Extracted data entries:
+++++

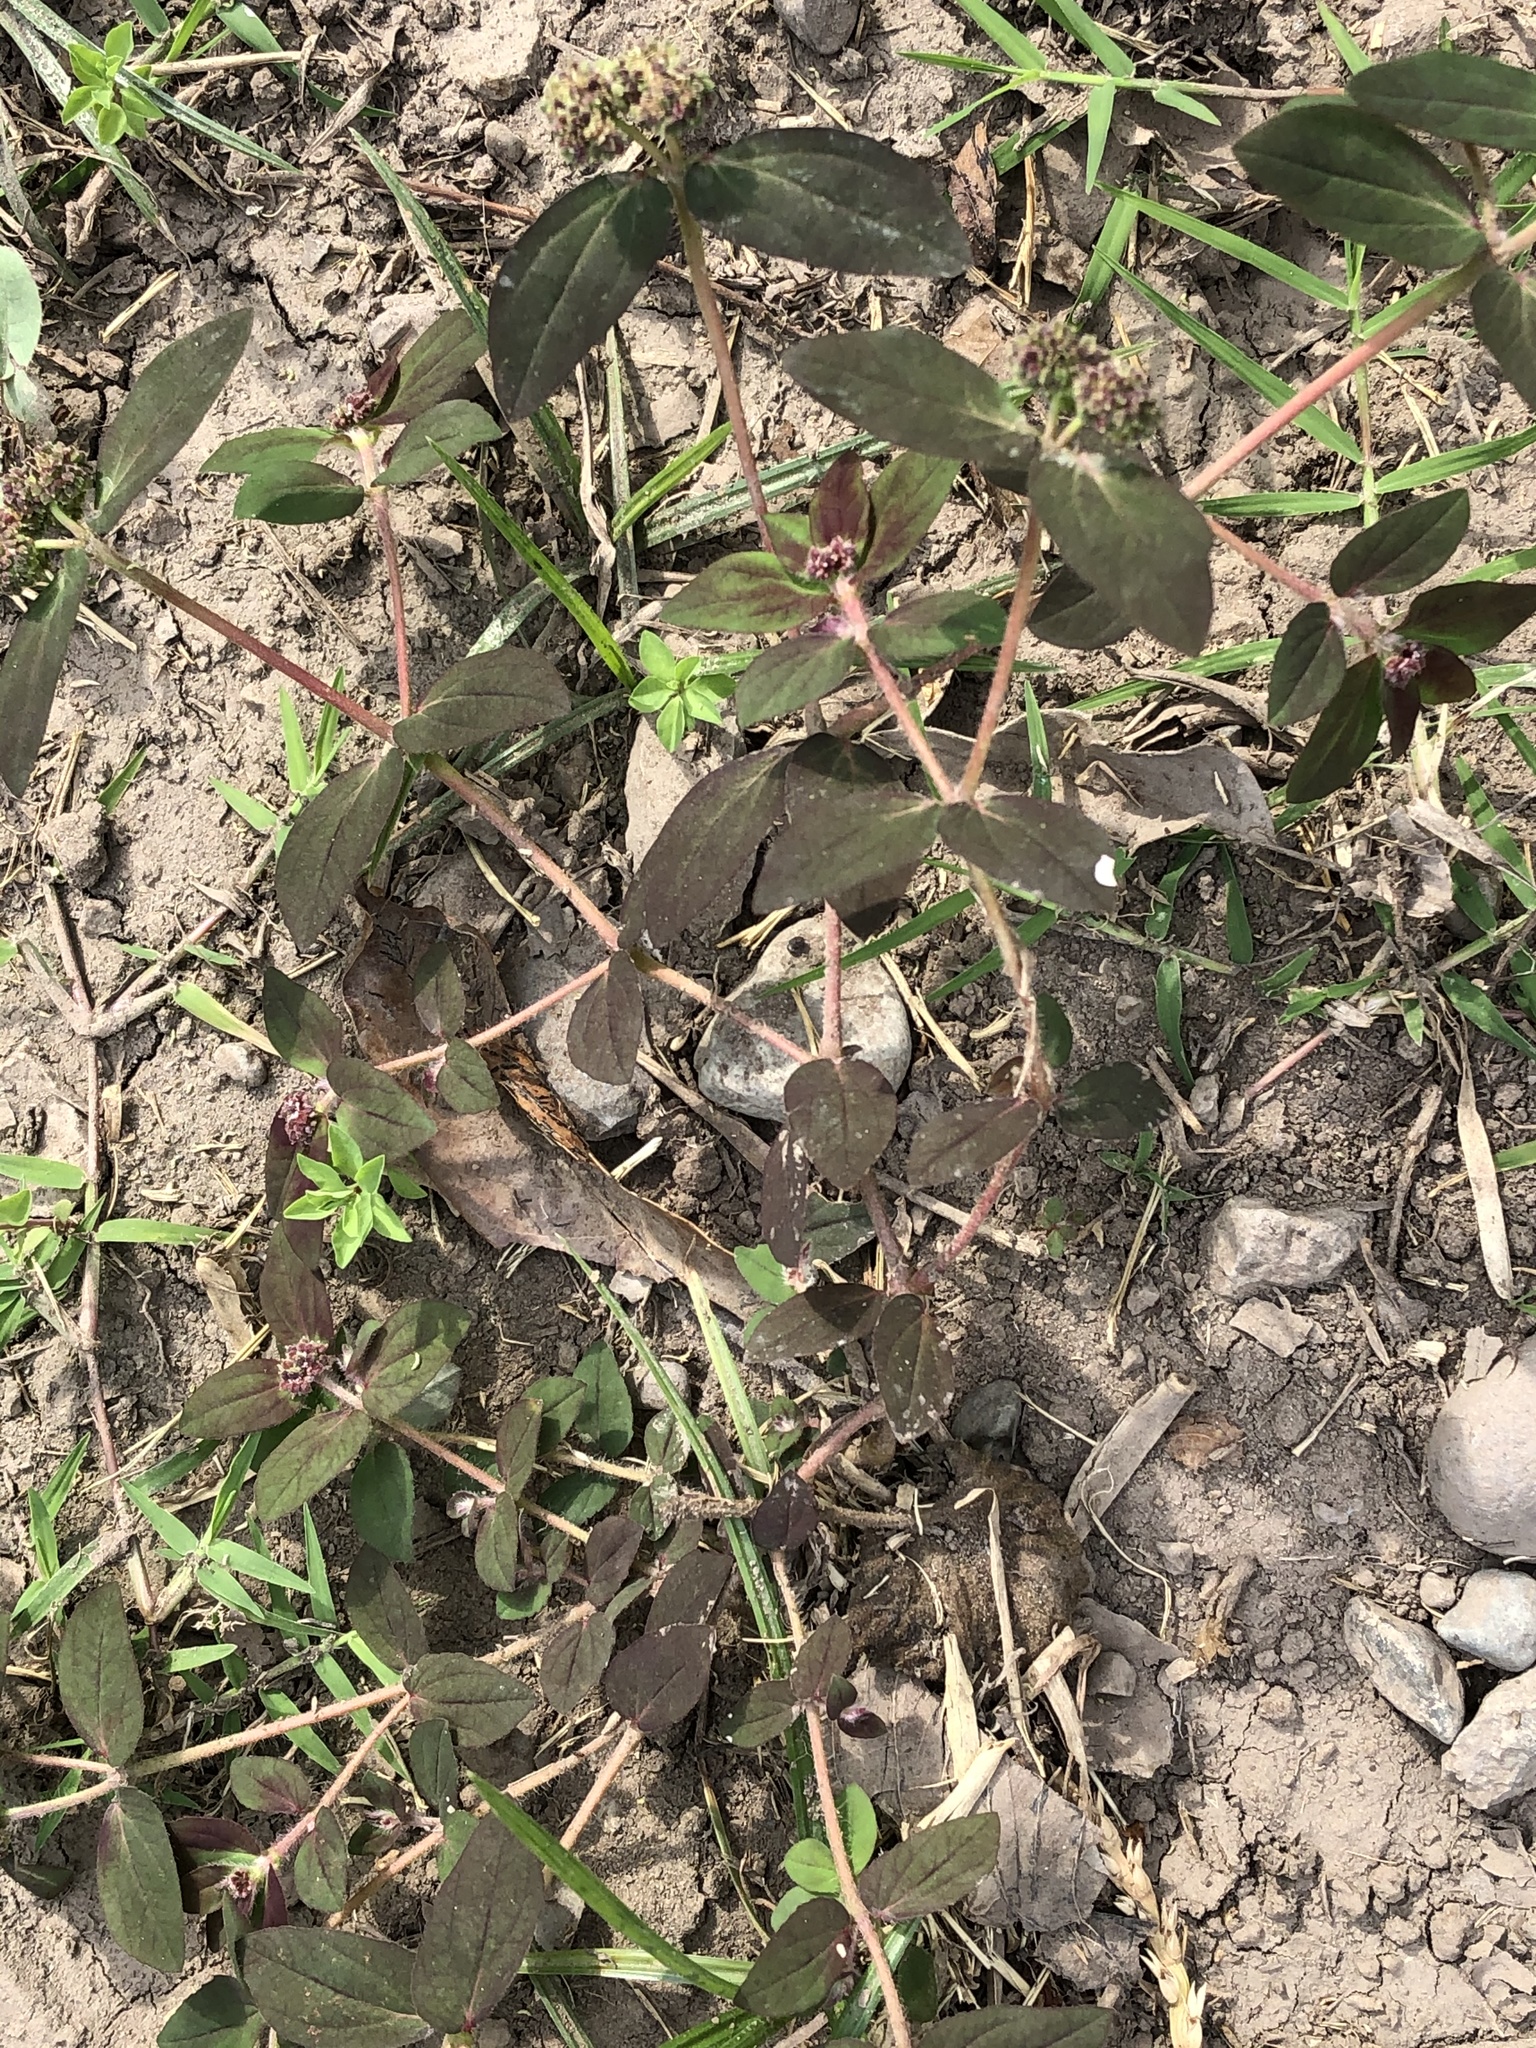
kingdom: Plantae
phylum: Tracheophyta
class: Magnoliopsida
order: Malpighiales
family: Euphorbiaceae
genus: Euphorbia
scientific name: Euphorbia ophthalmica
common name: Florida hammock sandmat
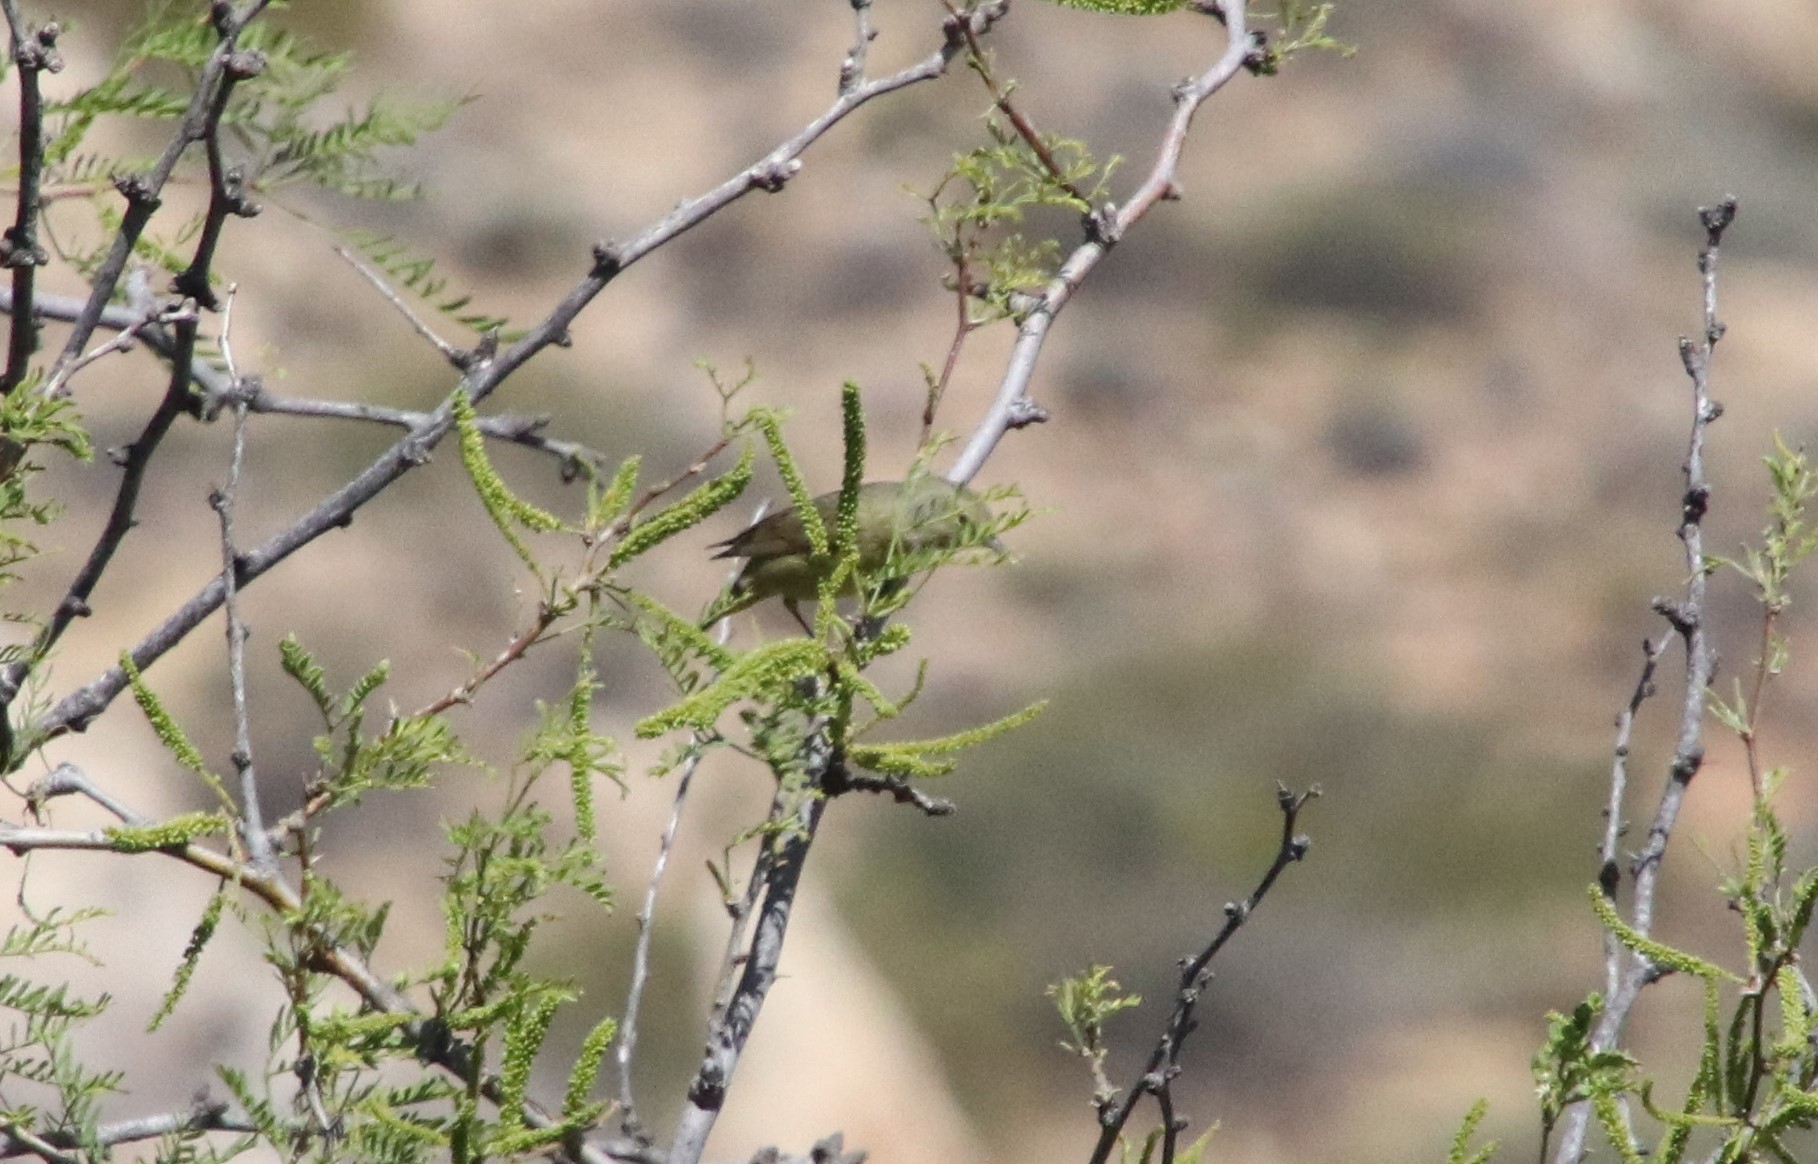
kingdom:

+++++

▶ Exercise details: Extract the data verbatim from the line containing "phylum: Tracheophyta" through the end of the data, both ends included. Omit the pictures from your output.

▶ Exercise solution:
phylum: Tracheophyta
class: Magnoliopsida
order: Malpighiales
family: Euphorbiaceae
genus: Euphorbia
scientific name: Euphorbia ophthalmica
common name: Florida hammock sandmat
kingdom:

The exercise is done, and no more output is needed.